Supported by the Czech Ministry of Health Project 9809. It is a contribution No. 3 from CEGES (OPPK CZ.2.16/3.1.00/22213)
Correspondence to: Marek Minarik, PhD, Head, CEGES and Laboratory for Molecular Genetics and Oncology, Genomac International., Bavorska 856, 155 41 Prague 5, Czech Republic. mminarik@email.com
Telephone: +42-224-458048 Fax: +42-224-458021
Received: January 6, 2011 Revised: February 19, 2011 Accepted: February 26, 2011 Published online: June 28, 2011
Abstract
In spite of continuous research efforts directed at early detection and treatment of pancreatic cancer, the outlook for patients affected by the disease remains dismal.
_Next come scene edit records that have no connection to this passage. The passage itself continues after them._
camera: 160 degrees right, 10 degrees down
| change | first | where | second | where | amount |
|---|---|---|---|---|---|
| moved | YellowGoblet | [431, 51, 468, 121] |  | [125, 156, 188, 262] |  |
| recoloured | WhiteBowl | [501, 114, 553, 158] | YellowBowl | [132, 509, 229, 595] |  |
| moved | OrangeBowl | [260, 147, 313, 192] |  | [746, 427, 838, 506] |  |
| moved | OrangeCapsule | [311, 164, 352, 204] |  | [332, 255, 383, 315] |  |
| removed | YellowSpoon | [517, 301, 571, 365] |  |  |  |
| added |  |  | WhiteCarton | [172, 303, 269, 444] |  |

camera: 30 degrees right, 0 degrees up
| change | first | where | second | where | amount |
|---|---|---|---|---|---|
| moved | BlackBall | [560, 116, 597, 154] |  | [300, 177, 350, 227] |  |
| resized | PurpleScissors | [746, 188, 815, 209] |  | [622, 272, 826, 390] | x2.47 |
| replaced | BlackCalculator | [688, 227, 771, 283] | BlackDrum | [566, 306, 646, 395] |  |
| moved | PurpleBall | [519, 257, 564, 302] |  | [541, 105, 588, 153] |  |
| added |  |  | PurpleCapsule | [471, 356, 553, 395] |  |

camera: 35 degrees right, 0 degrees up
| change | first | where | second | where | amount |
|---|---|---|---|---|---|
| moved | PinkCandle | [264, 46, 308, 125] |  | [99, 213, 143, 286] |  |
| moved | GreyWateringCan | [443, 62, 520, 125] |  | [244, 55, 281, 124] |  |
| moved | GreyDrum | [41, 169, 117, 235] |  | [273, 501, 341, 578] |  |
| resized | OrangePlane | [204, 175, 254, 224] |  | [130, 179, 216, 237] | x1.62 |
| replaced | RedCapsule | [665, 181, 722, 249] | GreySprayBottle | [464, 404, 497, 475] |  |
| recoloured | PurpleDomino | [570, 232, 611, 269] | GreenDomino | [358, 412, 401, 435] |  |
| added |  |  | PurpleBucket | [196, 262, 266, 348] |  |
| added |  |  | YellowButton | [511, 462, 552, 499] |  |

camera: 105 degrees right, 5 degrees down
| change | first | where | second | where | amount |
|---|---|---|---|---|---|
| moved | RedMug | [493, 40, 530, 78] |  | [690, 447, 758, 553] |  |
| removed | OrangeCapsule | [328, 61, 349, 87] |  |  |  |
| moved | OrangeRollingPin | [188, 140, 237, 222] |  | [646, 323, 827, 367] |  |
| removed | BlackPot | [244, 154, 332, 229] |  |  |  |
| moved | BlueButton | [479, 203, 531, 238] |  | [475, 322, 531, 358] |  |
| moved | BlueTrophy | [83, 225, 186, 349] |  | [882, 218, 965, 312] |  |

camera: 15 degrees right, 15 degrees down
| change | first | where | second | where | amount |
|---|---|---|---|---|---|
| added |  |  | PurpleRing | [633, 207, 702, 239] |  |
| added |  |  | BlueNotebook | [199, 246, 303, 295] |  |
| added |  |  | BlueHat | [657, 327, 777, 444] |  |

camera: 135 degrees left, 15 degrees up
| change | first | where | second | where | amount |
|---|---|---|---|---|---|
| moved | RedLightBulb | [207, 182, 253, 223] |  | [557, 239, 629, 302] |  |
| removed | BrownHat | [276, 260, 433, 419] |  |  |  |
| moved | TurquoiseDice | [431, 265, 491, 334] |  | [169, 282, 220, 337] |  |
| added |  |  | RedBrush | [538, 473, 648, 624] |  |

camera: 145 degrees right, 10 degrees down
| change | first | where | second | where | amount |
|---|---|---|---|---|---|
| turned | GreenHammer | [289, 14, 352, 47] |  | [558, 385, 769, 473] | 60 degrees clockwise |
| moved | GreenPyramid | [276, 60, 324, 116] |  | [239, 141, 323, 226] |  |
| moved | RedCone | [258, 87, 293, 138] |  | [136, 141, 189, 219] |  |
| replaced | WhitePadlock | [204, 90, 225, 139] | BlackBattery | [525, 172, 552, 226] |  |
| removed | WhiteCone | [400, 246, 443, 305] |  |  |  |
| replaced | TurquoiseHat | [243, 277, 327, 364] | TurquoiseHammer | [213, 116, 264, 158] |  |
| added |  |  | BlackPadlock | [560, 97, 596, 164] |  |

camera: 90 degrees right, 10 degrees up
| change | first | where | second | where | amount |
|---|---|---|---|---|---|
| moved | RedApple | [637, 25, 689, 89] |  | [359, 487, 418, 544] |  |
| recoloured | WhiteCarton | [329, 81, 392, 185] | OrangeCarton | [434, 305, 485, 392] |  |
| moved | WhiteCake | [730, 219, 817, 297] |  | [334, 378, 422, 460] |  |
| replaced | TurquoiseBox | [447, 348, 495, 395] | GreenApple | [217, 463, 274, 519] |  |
With most cases still being diagnosed at advanced stages, no improvement in survival prognosis is achieved with current diagnostic imaging approaches. In the absence of a dominant precancerous condition, several risk factors have been identified including family history, chronic pancreatitis, smoking, diabetes mellitus, as well as certain genetic disorders such as hereditary pancreatitis, cystic fibrosis, familial atypical multiple mole melanoma, and Peutz–Jeghers and Lynch syndromes. Most pancreatic carcinomas, however, remain sporadic. Current progress in experimental molecular techniques has enabled detailed understanding of the molecular processes of pancreatic cancer development. According to the latest information, malignant pancreatic transformation involves multiple oncogenes and tumor-suppressor genes that are involved in a variety of signaling pathways. The most characteristic aberrations (somatic point mutations and allelic losses) affect oncogenes and tumor-suppressor genes within RAS, AKT and Wnt signaling, and have a key role in transcription and proliferation, as well as systems that regulate the cell cycle (SMAD/DPC, CDKN2A/p16) and apoptosis (TP53). Understanding of the underlying molecular mechanisms should promote development of new methodology for early diagnosis and facilitate improvement in current approaches for pancreatic cancer treatment.